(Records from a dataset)
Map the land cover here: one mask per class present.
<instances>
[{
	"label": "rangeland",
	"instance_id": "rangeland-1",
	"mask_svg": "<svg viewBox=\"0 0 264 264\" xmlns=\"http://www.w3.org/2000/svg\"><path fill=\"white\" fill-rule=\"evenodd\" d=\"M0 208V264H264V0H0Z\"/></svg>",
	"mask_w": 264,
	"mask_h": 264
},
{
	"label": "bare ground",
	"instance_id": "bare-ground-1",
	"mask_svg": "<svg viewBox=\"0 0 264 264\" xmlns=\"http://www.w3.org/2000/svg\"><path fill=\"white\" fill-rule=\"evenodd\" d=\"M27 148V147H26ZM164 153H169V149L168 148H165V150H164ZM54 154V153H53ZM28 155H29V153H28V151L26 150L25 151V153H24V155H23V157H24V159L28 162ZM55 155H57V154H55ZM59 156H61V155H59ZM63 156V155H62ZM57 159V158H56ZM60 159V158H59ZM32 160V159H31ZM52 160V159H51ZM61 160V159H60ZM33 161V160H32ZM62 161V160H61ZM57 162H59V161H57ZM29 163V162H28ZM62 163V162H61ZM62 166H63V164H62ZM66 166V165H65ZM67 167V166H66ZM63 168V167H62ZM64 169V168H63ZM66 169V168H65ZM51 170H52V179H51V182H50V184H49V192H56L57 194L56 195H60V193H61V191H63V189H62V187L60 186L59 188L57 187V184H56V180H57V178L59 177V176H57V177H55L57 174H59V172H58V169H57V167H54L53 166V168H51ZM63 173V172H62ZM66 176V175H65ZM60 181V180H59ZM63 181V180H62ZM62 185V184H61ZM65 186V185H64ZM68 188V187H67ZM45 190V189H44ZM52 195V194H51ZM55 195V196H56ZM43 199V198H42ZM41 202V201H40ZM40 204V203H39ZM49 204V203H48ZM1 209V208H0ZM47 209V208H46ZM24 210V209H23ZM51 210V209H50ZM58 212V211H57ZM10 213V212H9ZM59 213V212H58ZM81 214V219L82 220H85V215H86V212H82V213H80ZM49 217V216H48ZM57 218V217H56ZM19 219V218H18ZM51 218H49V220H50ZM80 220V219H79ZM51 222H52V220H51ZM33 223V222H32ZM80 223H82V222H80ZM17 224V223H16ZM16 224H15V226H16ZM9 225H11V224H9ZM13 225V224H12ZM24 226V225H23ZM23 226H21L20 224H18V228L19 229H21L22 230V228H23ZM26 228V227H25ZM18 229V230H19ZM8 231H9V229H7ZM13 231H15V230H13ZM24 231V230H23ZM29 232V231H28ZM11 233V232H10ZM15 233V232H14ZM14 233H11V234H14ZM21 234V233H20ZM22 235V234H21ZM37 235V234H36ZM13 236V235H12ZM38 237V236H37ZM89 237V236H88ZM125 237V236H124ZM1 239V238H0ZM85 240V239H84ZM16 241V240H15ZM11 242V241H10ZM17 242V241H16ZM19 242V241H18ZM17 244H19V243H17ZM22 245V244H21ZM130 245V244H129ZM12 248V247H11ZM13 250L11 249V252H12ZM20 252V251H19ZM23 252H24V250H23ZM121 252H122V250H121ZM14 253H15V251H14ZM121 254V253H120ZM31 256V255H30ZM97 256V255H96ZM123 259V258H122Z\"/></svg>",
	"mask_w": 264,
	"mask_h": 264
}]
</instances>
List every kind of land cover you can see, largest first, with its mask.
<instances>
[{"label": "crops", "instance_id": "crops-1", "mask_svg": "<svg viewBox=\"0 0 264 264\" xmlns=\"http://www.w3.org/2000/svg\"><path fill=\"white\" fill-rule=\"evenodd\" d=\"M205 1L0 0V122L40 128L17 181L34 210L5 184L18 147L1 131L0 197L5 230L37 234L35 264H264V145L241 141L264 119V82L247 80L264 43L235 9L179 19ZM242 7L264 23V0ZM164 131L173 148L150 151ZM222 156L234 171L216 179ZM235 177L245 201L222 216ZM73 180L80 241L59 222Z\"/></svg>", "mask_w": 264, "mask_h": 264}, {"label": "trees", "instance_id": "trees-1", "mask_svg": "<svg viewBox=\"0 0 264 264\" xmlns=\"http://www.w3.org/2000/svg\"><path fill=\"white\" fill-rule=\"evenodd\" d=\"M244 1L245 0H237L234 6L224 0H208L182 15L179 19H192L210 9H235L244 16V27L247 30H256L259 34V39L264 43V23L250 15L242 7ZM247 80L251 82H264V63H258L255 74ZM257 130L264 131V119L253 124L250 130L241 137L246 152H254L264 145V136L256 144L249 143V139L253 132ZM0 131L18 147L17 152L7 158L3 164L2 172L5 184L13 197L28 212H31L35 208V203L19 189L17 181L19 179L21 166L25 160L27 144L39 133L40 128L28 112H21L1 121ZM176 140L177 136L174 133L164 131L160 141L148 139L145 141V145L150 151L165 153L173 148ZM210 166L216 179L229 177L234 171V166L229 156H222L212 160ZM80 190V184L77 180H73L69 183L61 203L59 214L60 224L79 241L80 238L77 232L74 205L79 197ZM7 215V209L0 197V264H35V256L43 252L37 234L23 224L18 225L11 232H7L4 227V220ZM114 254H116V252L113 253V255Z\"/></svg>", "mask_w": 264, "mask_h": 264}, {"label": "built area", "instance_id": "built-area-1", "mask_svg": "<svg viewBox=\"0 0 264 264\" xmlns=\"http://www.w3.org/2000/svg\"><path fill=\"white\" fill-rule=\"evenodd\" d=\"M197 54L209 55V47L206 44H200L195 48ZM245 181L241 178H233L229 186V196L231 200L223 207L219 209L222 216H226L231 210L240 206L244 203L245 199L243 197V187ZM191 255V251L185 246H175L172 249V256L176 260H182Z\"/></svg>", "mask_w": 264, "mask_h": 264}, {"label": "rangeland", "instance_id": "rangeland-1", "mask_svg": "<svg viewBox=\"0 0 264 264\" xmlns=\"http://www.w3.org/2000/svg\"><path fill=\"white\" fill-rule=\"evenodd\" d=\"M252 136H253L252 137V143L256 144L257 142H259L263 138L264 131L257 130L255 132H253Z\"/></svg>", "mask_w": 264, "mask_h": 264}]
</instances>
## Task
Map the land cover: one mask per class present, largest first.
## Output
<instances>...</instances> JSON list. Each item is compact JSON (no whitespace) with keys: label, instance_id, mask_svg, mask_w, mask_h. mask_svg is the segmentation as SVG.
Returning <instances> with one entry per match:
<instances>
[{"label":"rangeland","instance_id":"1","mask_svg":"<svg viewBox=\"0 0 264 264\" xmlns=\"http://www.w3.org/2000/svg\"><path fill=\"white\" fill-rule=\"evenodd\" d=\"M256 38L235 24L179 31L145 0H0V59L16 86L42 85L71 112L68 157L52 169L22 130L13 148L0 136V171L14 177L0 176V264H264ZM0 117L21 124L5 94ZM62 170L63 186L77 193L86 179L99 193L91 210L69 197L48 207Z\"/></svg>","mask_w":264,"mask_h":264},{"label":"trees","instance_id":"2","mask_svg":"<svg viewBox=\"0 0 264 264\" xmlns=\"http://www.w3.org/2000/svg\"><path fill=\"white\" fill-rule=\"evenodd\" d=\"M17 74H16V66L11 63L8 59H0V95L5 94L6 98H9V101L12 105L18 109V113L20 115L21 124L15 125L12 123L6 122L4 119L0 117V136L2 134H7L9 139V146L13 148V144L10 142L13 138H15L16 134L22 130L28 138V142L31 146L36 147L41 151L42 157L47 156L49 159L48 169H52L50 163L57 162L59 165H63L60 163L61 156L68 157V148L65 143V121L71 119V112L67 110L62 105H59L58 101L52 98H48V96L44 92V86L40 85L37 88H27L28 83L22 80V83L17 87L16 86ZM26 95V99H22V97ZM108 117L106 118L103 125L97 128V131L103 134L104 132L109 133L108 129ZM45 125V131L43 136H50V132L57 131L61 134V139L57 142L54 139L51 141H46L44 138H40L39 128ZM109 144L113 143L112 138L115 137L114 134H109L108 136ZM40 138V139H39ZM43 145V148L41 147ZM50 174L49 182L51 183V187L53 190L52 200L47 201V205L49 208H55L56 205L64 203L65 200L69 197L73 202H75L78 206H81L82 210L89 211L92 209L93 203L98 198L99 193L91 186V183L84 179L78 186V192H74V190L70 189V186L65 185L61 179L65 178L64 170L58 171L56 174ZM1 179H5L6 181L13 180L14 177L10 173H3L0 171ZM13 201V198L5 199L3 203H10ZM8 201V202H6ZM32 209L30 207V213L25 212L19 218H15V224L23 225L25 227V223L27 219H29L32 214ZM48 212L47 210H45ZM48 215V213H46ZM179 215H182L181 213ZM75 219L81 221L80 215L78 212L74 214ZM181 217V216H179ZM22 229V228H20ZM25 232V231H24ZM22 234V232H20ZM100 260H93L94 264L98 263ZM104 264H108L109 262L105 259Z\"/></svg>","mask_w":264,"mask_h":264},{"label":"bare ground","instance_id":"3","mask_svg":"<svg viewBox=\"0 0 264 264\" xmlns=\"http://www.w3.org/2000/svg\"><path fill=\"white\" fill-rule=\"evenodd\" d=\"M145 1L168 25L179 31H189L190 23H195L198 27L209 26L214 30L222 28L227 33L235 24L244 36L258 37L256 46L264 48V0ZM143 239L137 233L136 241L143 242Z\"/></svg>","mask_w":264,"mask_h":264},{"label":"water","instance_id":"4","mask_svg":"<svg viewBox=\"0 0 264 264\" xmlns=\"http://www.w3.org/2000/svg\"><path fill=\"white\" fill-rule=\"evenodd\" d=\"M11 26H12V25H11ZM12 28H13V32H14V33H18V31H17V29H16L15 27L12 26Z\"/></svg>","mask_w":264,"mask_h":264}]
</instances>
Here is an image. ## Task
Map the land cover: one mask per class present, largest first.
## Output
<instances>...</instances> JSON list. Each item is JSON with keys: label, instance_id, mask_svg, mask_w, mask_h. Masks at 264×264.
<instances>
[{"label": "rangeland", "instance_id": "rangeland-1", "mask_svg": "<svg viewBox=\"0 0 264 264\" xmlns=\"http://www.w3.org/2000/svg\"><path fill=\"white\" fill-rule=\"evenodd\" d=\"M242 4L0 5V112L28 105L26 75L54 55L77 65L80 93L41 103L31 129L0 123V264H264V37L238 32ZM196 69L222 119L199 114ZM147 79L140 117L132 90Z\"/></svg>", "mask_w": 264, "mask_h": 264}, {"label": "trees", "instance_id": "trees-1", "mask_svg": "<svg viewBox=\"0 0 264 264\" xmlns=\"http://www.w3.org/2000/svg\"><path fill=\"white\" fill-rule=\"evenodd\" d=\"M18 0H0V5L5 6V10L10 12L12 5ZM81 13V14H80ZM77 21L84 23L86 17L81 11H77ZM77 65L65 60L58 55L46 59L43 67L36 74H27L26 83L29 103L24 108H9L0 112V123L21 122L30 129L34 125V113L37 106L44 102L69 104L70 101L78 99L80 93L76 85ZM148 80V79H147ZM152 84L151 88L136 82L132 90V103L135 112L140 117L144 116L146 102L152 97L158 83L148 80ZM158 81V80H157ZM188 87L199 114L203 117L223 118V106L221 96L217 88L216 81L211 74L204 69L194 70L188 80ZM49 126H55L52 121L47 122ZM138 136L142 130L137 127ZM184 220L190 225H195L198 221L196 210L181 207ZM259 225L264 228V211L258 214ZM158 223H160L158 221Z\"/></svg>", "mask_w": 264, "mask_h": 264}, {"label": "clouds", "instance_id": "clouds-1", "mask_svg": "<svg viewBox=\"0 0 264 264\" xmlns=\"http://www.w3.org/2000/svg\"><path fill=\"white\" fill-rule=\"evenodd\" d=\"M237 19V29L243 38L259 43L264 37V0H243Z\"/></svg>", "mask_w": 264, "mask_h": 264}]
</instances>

What this task involves. Pull out each line of the rows above that contains the string "cover", and copy those lines unchanged.

Task solution.
Map the land cover here: one mask per class present.
List every kind of land cover you can see, largest first, with its mask.
Map the land cover: one mask per class present, largest first.
Map the land cover: one mask per class present, largest first.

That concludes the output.